Unverkennbar war es das Gefühl der Unterlegenheit, das den mühseligen Aufsteiger von Goethe lange Zeit fernhielt. Die Äußerungen des Ehrgeizigen verraten zugleich Anziehung und schroffen Widerstand: »Eine ganz sonderbare Mischung von Hass und Liebe ist es, die er in mir erweckt hat, eine Empfindung, die derjenigen nicht ganz unähnlich ist, die Brutus und Cassius gegen Caesar gehabt haben müssen.« »Dieser Mensch, dieser Goethe, ist mir einmal im Wege, und er erinnert mich so oft, dass das Schicksal mich hart behandelt hat.« Goethe seinerseits zeigte keine Neigung, sich dem Autor der verhassten »Räuber« zu nähern. Erst im Juni 1794 brach das Eis. Nach einer Sitzung der Naturforschenden Gesellschaft in Jena geriet man ins Gespräch. Goethe berichtet darüber in dem Essay »Glückliches Ereignis«. Die Differenz beschönigt er keineswegs: eine »ungeheure Kluft« klaffte »zwischen unsern Denkweisen«, »mehr als ein Erddiameter« lag »zwischen zwei Geistesantipoden«. Man spricht über Goethes Lieblingsgedanken, die Urpflanze. Und schon bricht die Differenz wieder auf.
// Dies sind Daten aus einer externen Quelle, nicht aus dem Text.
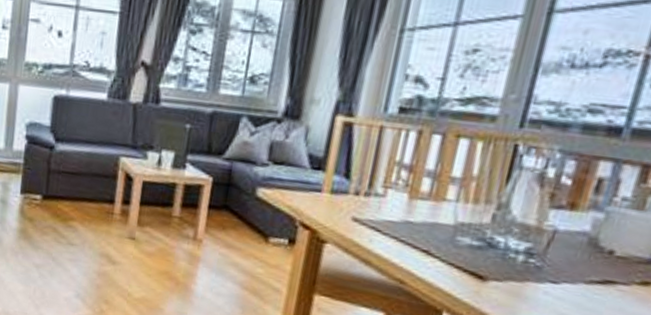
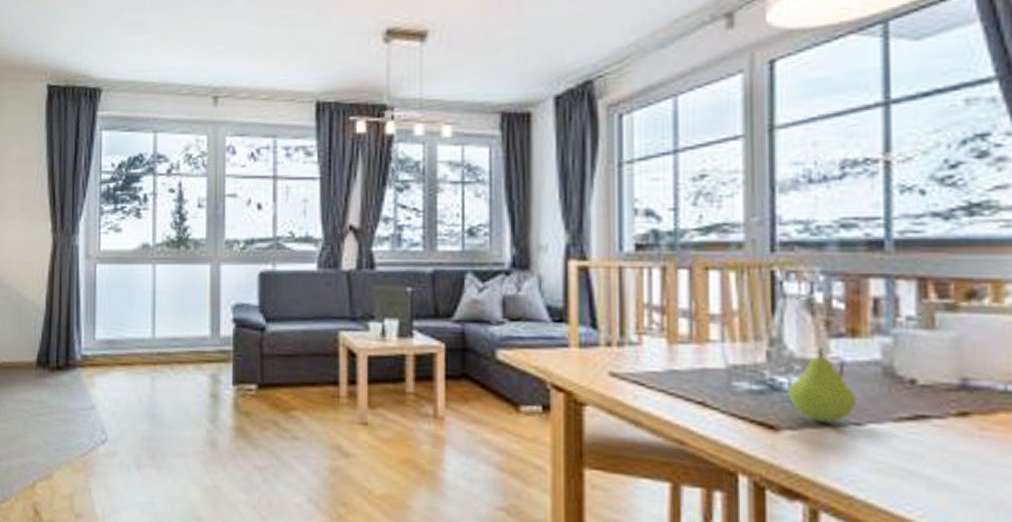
fruit: none [501,216,560,279] -> present [788,348,858,423]

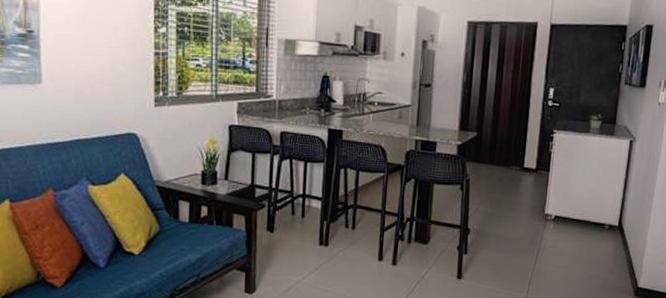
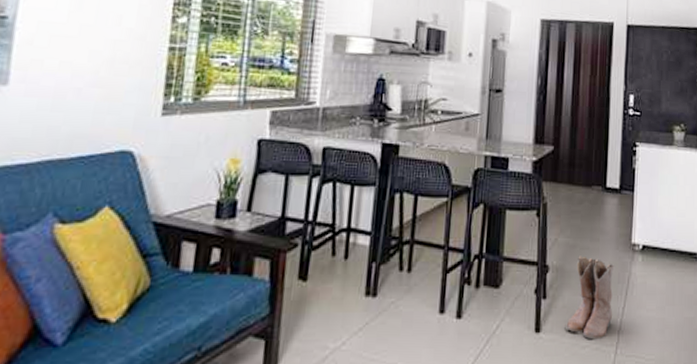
boots: none [482,222,528,287] -> present [565,256,615,340]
Der Kantianer Schiller erklärt: »Das ist keine Erfahrung, das ist eine Idee.« Goethe hält dagegen: »Das kann mir sehr lieb sein, dass ich Ideen habe ohne es zu wissen, und sie sogar mit Augen sehe.« Der Idealist und der hartnäckige empirische »Realist« stehen sich gegenüber. Doch jetzt übernimmt Schiller in unnachahmlicher Noblesse die Rolle des Werbenden. Am 23. August 1794 schrieb er an Goethe einen Geburtstagsbrief, der souverän die Summe von Goethes Existenz und Geistesart zieht. Damit war das klassische Bündnis der beiden begründet. Es bewährte sich in einer Fülle von mündlichen und brieflichen Werkstattgesprächen, in gemeinsamen Arbeiten (»Xenien«, »Über epische und dramatische Dichtung«, »Balladenalmanach«), in der Verständigung über die Prinzipien der Kunst. Rückhaltlos huldigte Schiller jetzt dem Dichtergenie des Freundes, so in der Abhandlung »Über naive und sentimentalische Dichtung«. Die dort entworfene Typologie rechtfertigt freilich auch sein eigenes Ingenium, die »unbedingte Freiheit des Ideenvermögens«, die sich der modernen Entzweiung von Ideal und Wirklichkeit stellt und die Annäherung an das Ideal als unendliche Aufgabe begreift.
 
Nicht zuletzt unter dem Einfluss Goethes schloss Schiller 1795 »die philosophische Bude«. Es entstanden die großen Gedankengedichte (»Das Ideal und das Leben«), die Elegien (»Der Spaziergang«), die Balladen. Die Arbeit am »Wallenstein« konnte beginnen.
 
Prof. Dr. Hans-Jürgen Schings
 
 
Borchmeyer, Dieter: Weimarer Klassik. Portrait einer Epoche. Weinheim 21998.
 
Geschichte der deutschen Literatur von den Anfängen bis zur Gegenwart, begründet von Helmut de Boor und Richard Newald. Band 6: Aufklärung, Sturm und Drang, frühe Klassik. 1740—1789. Beiträge von Sven Aage Jørgensen u. a. München 1990.
 Schulz, Gerhard: Die deutsche Literatur zwischen Französischer Revolution und Restauration. Band 1: Das Zeitalter der Französischen Revolution. 1789—1806. Band 2: Das Zeitalter der Napoleonischen Kriege und der Restauration. 1806—1830. München 1983—89.

Universal-Lexikon. 2012.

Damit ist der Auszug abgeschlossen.